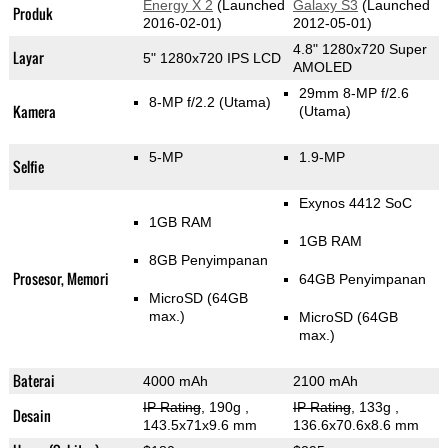
Energy X 2
(Launched
Galaxy S3
(Launched
Produk
2016-02-01)
2012-05-01)
4.8" 1280x720 Super
Layar
5" 1280x720 IPS LCD
AMOLED
29mm 8-MP f/2.6
8-MP f/2.2
(Utama)
Kamera
(Utama)
5-MP
1.9-MP
Selfie
Exynos 4412 SoC
1GB RAM
1GB RAM
8GB Penyimpanan
Prosesor, Memori
64GB Penyimpanan
MicroSD (64GB
max.)
MicroSD (64GB
max.)
Baterai
4000 mAh
2100 mAh
IP Rating
, 190g
,
IP Rating
, 133g
,
Desain
143.5x71x9.6 mm
136.6x70.6x8.6 mm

----

- Task details
Without including any pictures, print all of the material exactly as given.

- Exercise output
Energy X 2
(Launched
Galaxy S3
(Launched
Produk
2016-02-01)
2012-05-01)
4.8" 1280x720 Super
Layar
5" 1280x720 IPS LCD
AMOLED
29mm 8-MP f/2.6
8-MP f/2.2
(Utama)
Kamera
(Utama)
5-MP
1.9-MP
Selfie
Exynos 4412 SoC
1GB RAM
1GB RAM
8GB Penyimpanan
Prosesor, Memori
64GB Penyimpanan
MicroSD (64GB
max.)
MicroSD (64GB
max.)
Baterai
4000 mAh
2100 mAh
IP Rating
, 190g
,
IP Rating
, 133g
,
Desain
143.5x71x9.6 mm
136.6x70.6x8.6 mm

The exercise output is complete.